A non calare, invece, sono le persone che non hanno una casa. Costrette a dormire al freddo se non trovano una struttura che li accoglie. “Ci sono molte persone straniere ma non solo – ci spiega Massimo Comaz di Villa Sant'Ignazio – soprattutto uomini. Tanti si trovano a non aver più nulla dopo la disgregazione del proprio nucleo famigliare che rappresentava per loro una sorta di linea di galleggiamento”.

 

L'attenzione, insomma, deve essere alta soprattutto quest'anno dove le questioni da affrontare sono tante e dove l'epidemia causata dal coronavirus rende tutto più difficile.  Da una parte ci sono le associazioni che scalpitano per avere risposte e per conoscere il quadro organizzativo generale per questo inverno. Dall'altra parte ci sono invece le istituzioni che per il momento sembrano tardare nel dare segnali. Quello che manca è la programmazione generale degli immobili che potranno essere utilizzati. Ed è per questo che proprio in queste ore si sta cercando anche di capire quale potrà essere una nuova struttura da utilizzare per l'accoglienza nell'inverno che ci troviamo davanti.

 

I punti di domanda, al momento, però, sono tanti. Tra poche settimane alcune strutture di bassa soglia per l'inverno apriranno i battenti ma dal punto di vista dell'organizzazione la confusione è tanta. Martedì prossimo 27 ottobre si terrà a Trento la riunione del tavolo di inclusione sociale.

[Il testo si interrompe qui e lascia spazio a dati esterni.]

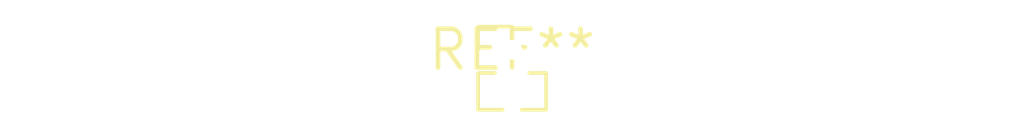
<source format=kicad_pcb>
(kicad_pcb (version 20240108) (generator pcbnew)

  (general
    (thickness 1.6)
  )

  (paper "A4")
  (layers
    (0 "F.Cu" signal)
    (31 "B.Cu" signal)
    (32 "B.Adhes" user "B.Adhesive")
    (33 "F.Adhes" user "F.Adhesive")
    (34 "B.Paste" user)
    (35 "F.Paste" user)
    (36 "B.SilkS" user "B.Silkscreen")
    (37 "F.SilkS" user "F.Silkscreen")
    (38 "B.Mask" user)
    (39 "F.Mask" user)
    (40 "Dwgs.User" user "User.Drawings")
    (41 "Cmts.User" user "User.Comments")
    (42 "Eco1.User" user "User.Eco1")
    (43 "Eco2.User" user "User.Eco2")
    (44 "Edge.Cuts" user)
    (45 "Margin" user)
    (46 "B.CrtYd" user "B.Courtyard")
    (47 "F.CrtYd" user "F.Courtyard")
    (48 "B.Fab" user)
    (49 "F.Fab" user)
    (50 "User.1" user)
    (51 "User.2" user)
    (52 "User.3" user)
    (53 "User.4" user)
    (54 "User.5" user)
    (55 "User.6" user)
    (56 "User.7" user)
    (57 "User.8" user)
    (58 "User.9" user)
  )

  (setup
    (pad_to_mask_clearance 0)
    (pcbplotparams
      (layerselection 0x00010fc_ffffffff)
      (plot_on_all_layers_selection 0x0000000_00000000)
      (disableapertmacros false)
      (usegerberextensions false)
      (usegerberattributes false)
      (usegerberadvancedattributes false)
      (creategerberjobfile false)
      (dashed_line_dash_ratio 12.000000)
      (dashed_line_gap_ratio 3.000000)
      (svgprecision 4)
      (plotframeref false)
      (viasonmask false)
      (mode 1)
      (useauxorigin false)
      (hpglpennumber 1)
      (hpglpenspeed 20)
      (hpglpendiameter 15.000000)
      (dxfpolygonmode false)
      (dxfimperialunits false)
      (dxfusepcbnewfont false)
      (psnegative false)
      (psa4output false)
      (plotreference false)
      (plotvalue false)
      (plotinvisibletext false)
      (sketchpadsonfab false)
      (subtractmaskfromsilk false)
      (outputformat 1)
      (mirror false)
      (drillshape 1)
      (scaleselection 1)
      (outputdirectory "")
    )
  )

  (net 0 "")

  (footprint "PinHeader_1x02_P1.27mm_Vertical" (layer "F.Cu") (at 0 0))

)

</source>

E' da questa riunione che molte associazioni si attendono delle risposte. Verranno messi sul piatto i problemi, le eventuali soluzioni prospettate e si dovrà trovare una quadra. “Stiamo cercando di portare avanti dei ragionamenti sulla gestione complessiva del sistema e nei prossimi giorni verranno prese delle scelte” spiegano al momento dalla Provincia.